Previous topic - Next topic
I own a Opnsense DEC-2750.  I was on a previous version of Opnsense Business Edition for about a year without issues.  I upgraded to  24.10.1 a couple weeks ago, and started getting daily kernel panics and crashes/reboots.  Some of the crashes required power cycling the unit to recover.

After reading some forum posts, I tried reinstalling the kernel and syslog-ng.  This seemed to fix the issue for about a week.  But just had another hard crash requiring a power cycle.  I connected serial console to monitor the DEC-2750, and it's a solid stream of these messages until I reboot.

Fatal trap 12: page fault while in kernel mode
cpuid = 2; apic id = 02
fault virtual address   = 0x1
fault code              = supervisor read data, page not present
instruction pointer     = 0x20:0xffffffff80c0af1
stack pointer           = 0x28:0xfffffe000f6bc530
frame pointer           = 0x28:0xfffffe000f6bc630
code segment            = base 0x0, limit 0xfffff, type 0x1b
                        = DPL 0, pres 1, long 1, def32 0, gran 1
processor eflags        = resume, IOPL = 0
current process         = 31708 (python3.11)
kernel trap 12 with interrupts disabled

Anyone have any suggestions.  Sent the logs to Opnsense via the issue reporting dialog.  This is the only firewall I use at home and dropping internet every 12 hours (and having to power cycle) is a real bummer. 

I'm on the 670 on the latest business version with 42 days uptime

Hopefully someone can help find the issue

Same here, 24.10.1 on a DEC750 and at this moment 53 days uptime ...

Quote from: opn_leo on January 19, 2025, 02:35:05 PM.....
Anyone have any suggestions.  Sent the logs to Opnsense via the issue reporting dialog.  This is the only firewall I use at home and dropping internet every 12 hours (and having to power cycle) is a real bummer. 

Can you post the output of this command please:

  ls -ltrh /var/crash

Quote from: newsense on January 20, 2025, 02:31:29 AM
Quote from: opn_leo on January 19, 2025, 02:35:05 PM.....
Anyone have any suggestions.  Sent the logs to Opnsense via the issue reporting dialog.  This is the only firewall I use at home and dropping internet every 12 hours (and having to power cycle) is a real bummer. 

Can you post the output of this command please:

  ls -ltrh /var/crash


That is an empty directory


Disk full ? A kernel crash should leave something in that dir otherwise


In what environment is this unit deployed? It's a rack mount unit so I imagine it's installed in a rack?

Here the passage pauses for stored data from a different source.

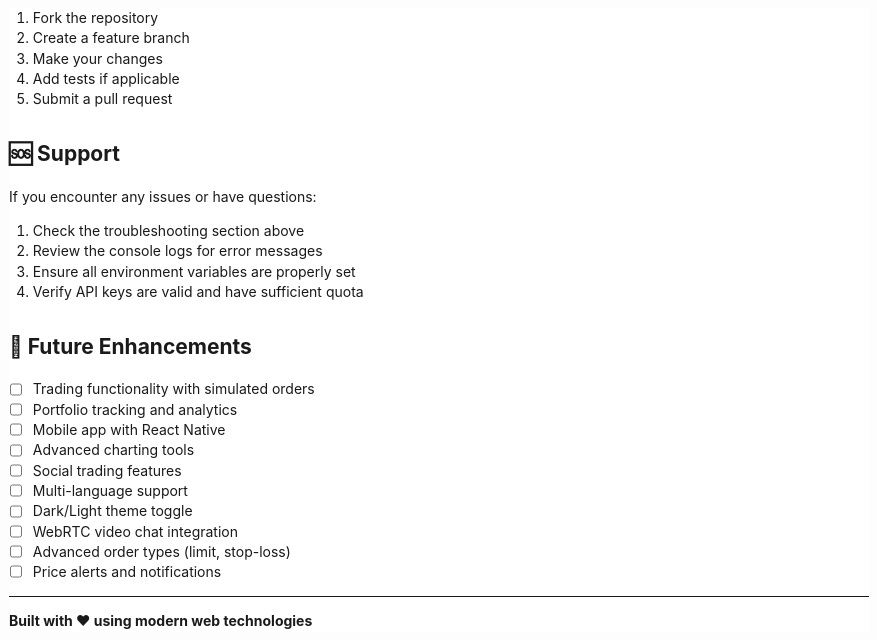 1. Fork the repository
2. Create a feature branch
3. Make your changes
4. Add tests if applicable
5. Submit a pull request

## 🆘 Support

If you encounter any issues or have questions:

1. Check the troubleshooting section above
2. Review the console logs for error messages
3. Ensure all environment variables are properly set
4. Verify API keys are valid and have sufficient quota

## 🔮 Future Enhancements

- [ ] Trading functionality with simulated orders
- [ ] Portfolio tracking and analytics
- [ ] Mobile app with React Native
- [ ] Advanced charting tools
- [ ] Social trading features
- [ ] Multi-language support
- [ ] Dark/Light theme toggle
- [ ] WebRTC video chat integration
- [ ] Advanced order types (limit, stop-loss)
- [ ] Price alerts and notifications

---

**Built with ❤️ using modern web technologies**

Is the grounding pin of the appliance connected to the rack?
Is there a UPS used?
Are there any temperature issues? Fan working?
Hardware:
DEC740

Quote from: Monviech (Cedrik) on January 20, 2025, 03:49:36 PMIn what environment is this unit deployed? It's a rack mount unit so I imagine it's installed in a rack?

Rack mounted

QuoteIs the grounding pin of the appliance connected to the rack?

Yes, grounding pin used and powered by properly grounded rack mount PDU

QuoteIs there a UPS used?

Yes, PDU is plugged into UPS.  All other devices on UPS are functioning fine

QuoteAre there any temperature issues? Fan working?

Yes, fan is working.  No issues with temperature of the DEC2750, I check the temperature health via GUI and everything is very stable.